## Your goal
Give every line below again, exactly as it appears.

---------- Given data ----------

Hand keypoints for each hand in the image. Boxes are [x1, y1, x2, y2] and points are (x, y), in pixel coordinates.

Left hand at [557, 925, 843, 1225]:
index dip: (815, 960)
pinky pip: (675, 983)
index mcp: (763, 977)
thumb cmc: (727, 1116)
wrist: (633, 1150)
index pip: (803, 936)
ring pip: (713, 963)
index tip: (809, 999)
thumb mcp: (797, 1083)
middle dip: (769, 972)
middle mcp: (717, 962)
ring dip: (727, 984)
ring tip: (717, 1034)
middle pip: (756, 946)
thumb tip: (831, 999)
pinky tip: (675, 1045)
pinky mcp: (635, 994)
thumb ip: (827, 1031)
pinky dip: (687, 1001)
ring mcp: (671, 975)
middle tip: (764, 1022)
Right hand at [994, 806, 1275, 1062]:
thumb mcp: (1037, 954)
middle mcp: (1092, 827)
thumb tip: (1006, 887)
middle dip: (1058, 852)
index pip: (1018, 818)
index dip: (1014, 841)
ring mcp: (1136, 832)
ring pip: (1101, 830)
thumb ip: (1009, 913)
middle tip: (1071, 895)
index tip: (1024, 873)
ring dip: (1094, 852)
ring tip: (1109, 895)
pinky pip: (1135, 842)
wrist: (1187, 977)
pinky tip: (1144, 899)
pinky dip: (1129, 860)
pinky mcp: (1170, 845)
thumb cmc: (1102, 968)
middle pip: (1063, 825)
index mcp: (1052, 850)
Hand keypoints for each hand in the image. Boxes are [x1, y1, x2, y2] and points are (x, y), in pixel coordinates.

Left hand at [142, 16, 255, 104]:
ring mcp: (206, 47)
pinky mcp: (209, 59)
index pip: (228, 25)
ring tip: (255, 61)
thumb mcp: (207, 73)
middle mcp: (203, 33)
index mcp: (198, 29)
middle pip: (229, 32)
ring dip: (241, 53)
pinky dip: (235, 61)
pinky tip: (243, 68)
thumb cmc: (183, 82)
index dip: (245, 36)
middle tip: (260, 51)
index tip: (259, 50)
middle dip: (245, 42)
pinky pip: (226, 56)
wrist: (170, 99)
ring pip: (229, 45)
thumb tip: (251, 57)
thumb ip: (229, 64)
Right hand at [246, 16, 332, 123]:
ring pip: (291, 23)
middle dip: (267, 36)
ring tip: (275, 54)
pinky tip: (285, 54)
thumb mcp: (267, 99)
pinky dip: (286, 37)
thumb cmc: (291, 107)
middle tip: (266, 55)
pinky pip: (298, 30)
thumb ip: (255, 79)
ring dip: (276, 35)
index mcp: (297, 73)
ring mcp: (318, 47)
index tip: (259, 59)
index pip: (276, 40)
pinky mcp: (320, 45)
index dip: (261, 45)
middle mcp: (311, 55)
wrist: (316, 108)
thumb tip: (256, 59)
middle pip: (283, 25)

----------

## Task result
Hand keypoints for each hand in the image. Boxes are [x1, y1, x2, y2] and points are (x, y), in pixel coordinates.

Left hand at [557, 925, 843, 1225]:
index dip: (815, 960)
pinky pip: (675, 983)
index mcp: (763, 977)
thumb cmc: (727, 1116)
wrist: (633, 1150)
index pip: (803, 936)
ring pip: (713, 963)
index tip: (809, 999)
thumb mcp: (797, 1083)
middle dip: (769, 972)
middle mcp: (717, 962)
ring dip: (727, 984)
ring tip: (717, 1034)
middle pip: (756, 946)
thumb tip: (831, 999)
pinky tip: (675, 1045)
pinky mcp: (635, 994)
thumb ip: (827, 1031)
pinky dip: (687, 1001)
ring mcp: (671, 975)
middle tip: (764, 1022)
Right hand at [994, 806, 1275, 1062]:
thumb mcp: (1037, 954)
middle mcp: (1092, 827)
thumb tip: (1006, 887)
middle dip: (1058, 852)
index pip: (1018, 818)
index dip: (1014, 841)
ring mcp: (1136, 832)
ring pip: (1101, 830)
thumb ip: (1009, 913)
middle tip: (1071, 895)
index tip: (1024, 873)
ring dip: (1094, 852)
ring tip: (1109, 895)
pinky pip: (1135, 842)
wrist: (1187, 977)
pinky tip: (1144, 899)
pinky dip: (1129, 860)
pinky mcp: (1170, 845)
thumb cmc: (1102, 968)
middle pip: (1063, 825)
index mcp: (1052, 850)
Hand keypoints for each hand in the image. Boxes are [x1, y1, x2, y2] and points are (x, y), in pixel coordinates.

Left hand at [142, 16, 255, 104]:
ring mcp: (206, 47)
pinky mcp: (209, 59)
index pip: (228, 25)
ring tip: (255, 61)
thumb mcp: (207, 73)
middle mcp: (203, 33)
index mcp: (198, 29)
middle pip: (229, 32)
ring dip: (241, 53)
pinky dip: (235, 61)
pinky tip: (243, 68)
thumb cmc: (183, 82)
index dip: (245, 36)
middle tip: (260, 51)
index tip: (259, 50)
middle dip: (245, 42)
pinky pip: (226, 56)
wrist: (170, 99)
ring pip: (229, 45)
thumb tip: (251, 57)
thumb ip: (229, 64)
Right hand at [246, 16, 332, 123]:
ring pip: (291, 23)
middle dip: (267, 36)
ring tip: (275, 54)
pinky tip: (285, 54)
thumb mcp: (267, 99)
pinky dip: (286, 37)
thumb cmc: (291, 107)
middle tip: (266, 55)
pinky pip: (298, 30)
thumb ip: (255, 79)
ring dip: (276, 35)
index mcp: (297, 73)
ring mcp: (318, 47)
index tip: (259, 59)
index pip: (276, 40)
pinky mcp: (320, 45)
index dip: (261, 45)
middle mcp: (311, 55)
wrist: (316, 108)
thumb tip: (256, 59)
middle pip: (283, 25)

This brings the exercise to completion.